Claudia Reisinger ist Leiterin des Künstlerischen Betriebsbüros und Disponentin Schauspiel. Auf ihrem Bücherstapel liegen diesen Sommer drei Werke ganz weit oben:

»Die Geschichtensammlerin« von Jessica Kasper Kramer:

Ein Mädchen erhebt ihre Stimme, um die zu retten, die man zum Schweigen bringen will … Ein mitreißender und zugleich poetischer Roman für alle Leser von »Die Bücherdiebin« und »Der Schatten des Windes«.

»Das Gefährlichste, was man in unserem Land tun konnte, war: zu schreiben.«
Ileana sammelt Geschichten. Manche sind Märchen, andere handeln von der Vergangenheit, und die gefährlichsten erzählen die Wahrheit. Wie die Gedichte von Ileanas Onkel Andrei. Doch die Wahrheit kann tödlich sein im kommunistischen Rumänien des Jahres 1989, wo Lebensmittel, Strom oder warmes Wasser knapp sind und die Menschen in ständiger Angst leben. Als Andrei verschwindet, ist die ganze Familie in Gefahr. Ileanas Geschichtensammlung wird von ihrem Vater vernichtet, sie selbst zu den Großeltern aufs Land geschickt. Doch die Securitate folgt ihr bis in die Wälder der Karpaten. Nun braucht Ileana eine Geschichte, die Mörder aufhalten kann …

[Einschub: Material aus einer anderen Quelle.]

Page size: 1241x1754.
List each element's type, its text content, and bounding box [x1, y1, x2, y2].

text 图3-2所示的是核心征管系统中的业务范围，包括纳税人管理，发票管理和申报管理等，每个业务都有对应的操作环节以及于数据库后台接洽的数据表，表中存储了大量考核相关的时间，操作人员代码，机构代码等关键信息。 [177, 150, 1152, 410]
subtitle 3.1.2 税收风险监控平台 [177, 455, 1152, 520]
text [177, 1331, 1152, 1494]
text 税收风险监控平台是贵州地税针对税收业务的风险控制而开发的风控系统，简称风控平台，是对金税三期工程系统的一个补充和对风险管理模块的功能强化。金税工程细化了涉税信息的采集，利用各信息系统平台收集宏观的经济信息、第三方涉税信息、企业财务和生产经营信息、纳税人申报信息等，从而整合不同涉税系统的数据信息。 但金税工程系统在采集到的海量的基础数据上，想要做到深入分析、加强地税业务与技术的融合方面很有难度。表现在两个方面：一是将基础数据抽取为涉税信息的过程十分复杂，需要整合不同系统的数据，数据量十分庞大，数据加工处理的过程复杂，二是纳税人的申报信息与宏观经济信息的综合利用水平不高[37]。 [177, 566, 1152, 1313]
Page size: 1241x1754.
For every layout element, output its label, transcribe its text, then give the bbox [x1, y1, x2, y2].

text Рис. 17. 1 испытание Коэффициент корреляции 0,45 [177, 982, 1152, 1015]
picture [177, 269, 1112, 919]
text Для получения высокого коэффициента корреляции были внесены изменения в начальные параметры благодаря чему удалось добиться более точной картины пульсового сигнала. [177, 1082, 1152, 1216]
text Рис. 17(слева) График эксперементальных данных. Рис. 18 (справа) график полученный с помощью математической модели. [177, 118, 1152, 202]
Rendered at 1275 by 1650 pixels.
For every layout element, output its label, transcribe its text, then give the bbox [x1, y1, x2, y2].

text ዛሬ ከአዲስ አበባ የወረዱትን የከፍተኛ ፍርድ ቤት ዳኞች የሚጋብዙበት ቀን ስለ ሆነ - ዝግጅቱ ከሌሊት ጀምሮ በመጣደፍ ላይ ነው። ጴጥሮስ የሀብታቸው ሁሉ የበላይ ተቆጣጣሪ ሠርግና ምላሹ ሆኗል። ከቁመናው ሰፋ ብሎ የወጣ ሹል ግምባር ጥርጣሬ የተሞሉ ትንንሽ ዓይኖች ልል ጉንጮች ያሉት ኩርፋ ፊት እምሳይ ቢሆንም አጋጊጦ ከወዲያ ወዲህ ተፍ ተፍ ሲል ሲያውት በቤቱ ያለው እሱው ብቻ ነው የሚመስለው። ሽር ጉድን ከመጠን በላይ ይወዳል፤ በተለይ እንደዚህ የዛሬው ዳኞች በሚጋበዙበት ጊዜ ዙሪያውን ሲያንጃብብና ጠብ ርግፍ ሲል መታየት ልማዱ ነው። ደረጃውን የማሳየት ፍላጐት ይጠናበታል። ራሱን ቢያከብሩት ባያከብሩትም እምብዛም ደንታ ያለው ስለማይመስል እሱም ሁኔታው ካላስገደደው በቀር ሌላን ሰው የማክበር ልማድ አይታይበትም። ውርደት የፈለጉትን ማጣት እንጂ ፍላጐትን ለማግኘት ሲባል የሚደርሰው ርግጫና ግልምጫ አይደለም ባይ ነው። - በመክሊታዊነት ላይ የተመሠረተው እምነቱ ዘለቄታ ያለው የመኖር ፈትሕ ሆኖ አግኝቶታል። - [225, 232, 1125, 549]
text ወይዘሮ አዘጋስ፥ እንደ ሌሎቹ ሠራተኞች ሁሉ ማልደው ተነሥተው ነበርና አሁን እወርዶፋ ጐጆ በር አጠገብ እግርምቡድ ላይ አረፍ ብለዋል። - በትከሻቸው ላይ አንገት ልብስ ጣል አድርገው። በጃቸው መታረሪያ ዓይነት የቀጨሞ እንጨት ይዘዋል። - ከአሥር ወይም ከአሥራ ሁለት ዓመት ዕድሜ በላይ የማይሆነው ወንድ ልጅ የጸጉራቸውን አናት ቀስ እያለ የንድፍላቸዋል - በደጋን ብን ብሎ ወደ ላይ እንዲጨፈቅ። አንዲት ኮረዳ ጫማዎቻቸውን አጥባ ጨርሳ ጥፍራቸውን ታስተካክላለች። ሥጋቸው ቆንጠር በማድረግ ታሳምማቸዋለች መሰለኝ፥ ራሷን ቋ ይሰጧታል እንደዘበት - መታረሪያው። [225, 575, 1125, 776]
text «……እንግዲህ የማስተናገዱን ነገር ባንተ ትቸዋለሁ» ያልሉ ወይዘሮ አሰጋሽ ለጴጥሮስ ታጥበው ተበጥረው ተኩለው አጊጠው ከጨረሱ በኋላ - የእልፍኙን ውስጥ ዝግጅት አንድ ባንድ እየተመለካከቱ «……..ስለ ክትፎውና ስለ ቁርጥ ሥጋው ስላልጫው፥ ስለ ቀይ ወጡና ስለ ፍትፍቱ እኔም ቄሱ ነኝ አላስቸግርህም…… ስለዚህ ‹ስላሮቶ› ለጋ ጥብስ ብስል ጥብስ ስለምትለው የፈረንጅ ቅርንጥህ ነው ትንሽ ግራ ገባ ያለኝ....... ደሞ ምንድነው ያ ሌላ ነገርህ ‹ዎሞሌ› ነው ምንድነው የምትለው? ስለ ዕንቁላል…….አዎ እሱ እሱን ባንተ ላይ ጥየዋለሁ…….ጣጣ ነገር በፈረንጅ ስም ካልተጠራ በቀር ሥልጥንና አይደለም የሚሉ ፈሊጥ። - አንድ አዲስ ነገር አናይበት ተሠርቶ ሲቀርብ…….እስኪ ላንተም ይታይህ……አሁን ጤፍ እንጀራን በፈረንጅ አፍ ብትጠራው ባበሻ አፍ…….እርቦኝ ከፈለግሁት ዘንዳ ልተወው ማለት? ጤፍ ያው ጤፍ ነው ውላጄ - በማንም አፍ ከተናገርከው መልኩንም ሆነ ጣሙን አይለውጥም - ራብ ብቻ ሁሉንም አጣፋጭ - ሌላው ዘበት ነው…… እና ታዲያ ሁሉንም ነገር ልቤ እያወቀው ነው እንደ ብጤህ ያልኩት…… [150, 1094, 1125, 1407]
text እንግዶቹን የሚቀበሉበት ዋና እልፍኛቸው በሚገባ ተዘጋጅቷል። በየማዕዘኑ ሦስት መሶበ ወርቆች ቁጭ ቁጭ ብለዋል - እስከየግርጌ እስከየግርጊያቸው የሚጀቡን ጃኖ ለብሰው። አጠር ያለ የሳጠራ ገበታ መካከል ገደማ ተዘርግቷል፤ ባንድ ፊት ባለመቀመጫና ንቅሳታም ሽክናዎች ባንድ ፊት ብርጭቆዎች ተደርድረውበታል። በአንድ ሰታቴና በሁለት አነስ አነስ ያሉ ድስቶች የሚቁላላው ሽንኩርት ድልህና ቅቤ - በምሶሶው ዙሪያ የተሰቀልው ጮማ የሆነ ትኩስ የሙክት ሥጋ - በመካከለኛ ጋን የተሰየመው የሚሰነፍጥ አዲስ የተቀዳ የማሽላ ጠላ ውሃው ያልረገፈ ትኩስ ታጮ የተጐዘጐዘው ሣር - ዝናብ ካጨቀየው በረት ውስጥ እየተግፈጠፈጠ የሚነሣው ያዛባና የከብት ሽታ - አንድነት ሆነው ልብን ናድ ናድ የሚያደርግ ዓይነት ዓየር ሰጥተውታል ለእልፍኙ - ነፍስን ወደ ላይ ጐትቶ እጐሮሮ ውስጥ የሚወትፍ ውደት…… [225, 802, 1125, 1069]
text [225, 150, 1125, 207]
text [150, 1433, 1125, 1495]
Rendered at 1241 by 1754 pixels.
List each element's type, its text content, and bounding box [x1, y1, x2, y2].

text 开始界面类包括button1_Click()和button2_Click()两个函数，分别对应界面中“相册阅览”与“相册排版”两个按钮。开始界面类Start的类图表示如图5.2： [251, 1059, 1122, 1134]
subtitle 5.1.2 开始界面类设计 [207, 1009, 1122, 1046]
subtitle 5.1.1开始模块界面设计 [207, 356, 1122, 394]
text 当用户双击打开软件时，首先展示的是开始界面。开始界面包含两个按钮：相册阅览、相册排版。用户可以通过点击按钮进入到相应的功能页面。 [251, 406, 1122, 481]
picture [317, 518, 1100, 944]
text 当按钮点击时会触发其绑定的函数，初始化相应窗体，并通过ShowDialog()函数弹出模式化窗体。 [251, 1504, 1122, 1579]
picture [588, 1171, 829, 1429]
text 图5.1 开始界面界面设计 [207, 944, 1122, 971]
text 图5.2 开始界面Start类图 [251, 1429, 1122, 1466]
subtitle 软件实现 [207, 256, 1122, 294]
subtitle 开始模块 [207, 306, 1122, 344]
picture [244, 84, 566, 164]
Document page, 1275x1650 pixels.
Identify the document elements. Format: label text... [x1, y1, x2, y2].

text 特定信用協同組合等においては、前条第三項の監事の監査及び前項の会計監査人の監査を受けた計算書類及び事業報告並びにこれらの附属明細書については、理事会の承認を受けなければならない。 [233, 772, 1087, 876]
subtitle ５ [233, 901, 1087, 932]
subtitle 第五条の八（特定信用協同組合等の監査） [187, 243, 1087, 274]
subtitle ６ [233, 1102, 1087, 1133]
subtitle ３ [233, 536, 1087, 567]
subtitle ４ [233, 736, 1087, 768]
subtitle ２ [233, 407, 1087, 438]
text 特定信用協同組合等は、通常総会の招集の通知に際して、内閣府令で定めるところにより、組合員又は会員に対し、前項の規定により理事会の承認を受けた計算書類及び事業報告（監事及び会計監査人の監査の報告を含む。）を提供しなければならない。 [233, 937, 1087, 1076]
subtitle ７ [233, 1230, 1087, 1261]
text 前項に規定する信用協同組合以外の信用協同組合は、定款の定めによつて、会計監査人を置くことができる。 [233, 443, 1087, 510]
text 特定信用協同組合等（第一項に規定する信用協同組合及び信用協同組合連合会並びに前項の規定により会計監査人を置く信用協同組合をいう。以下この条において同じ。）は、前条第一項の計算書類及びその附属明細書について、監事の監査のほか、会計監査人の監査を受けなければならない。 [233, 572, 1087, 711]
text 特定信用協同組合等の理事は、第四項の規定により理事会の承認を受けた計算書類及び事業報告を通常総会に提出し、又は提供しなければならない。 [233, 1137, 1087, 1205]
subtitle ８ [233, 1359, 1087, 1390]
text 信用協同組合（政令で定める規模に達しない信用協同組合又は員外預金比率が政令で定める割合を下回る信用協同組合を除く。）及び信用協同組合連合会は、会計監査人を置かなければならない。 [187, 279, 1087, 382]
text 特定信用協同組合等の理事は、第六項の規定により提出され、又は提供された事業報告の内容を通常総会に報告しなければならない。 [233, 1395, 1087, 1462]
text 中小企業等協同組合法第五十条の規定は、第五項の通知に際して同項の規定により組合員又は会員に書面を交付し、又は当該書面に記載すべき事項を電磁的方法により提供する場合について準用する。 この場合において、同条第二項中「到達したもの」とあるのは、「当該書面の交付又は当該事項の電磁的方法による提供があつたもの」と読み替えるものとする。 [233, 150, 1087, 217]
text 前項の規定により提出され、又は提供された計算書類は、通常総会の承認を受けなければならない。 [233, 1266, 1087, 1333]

»Wo man im Meer nicht mehr stehen kann«  von Fabio Genovesi

Der 6jährige Fabio hat es nicht leicht: Seine »10 Großväter«, die vielen unverheirateten Brüder seines Opas, reißen sich nur darum, ihn zu den kuriosesten Unternehmungen mitzunehmen. Erst in der Schule merkt Fabio, dass man als Kind auch mit Gleichaltrige spielen kann – doch da ist seine Rolle als Außenseiter schon vorprogrammiert. Die Kindheit am (und über weite Teile auch im) Meer ist für den Jungen ein ebenso großes Abenteuer wie die Entdeckung des Lesens und Schreibens. Und als sein Vater nach einem tragischen Unfall regungslos im Krankenhaus liegt, sind es die selbst verfassten Texte des inzwischen 12jährigen, die bei seinem Vater eine Reaktion auslösen. »Wo man im Meer nicht mehr stehen kann« ist eine virtuos erzählte Familiengeschichte voller liebenswert-schrulliger Figuren und sommerlicher Italien-Atmosphäre. Mit seinen autobiografischen Zügen ist der Roman gleichzeitig eine Liebeserklärung an die (wortwörtlich lebensrettende) Kraft des Schreibens und der Fantasie.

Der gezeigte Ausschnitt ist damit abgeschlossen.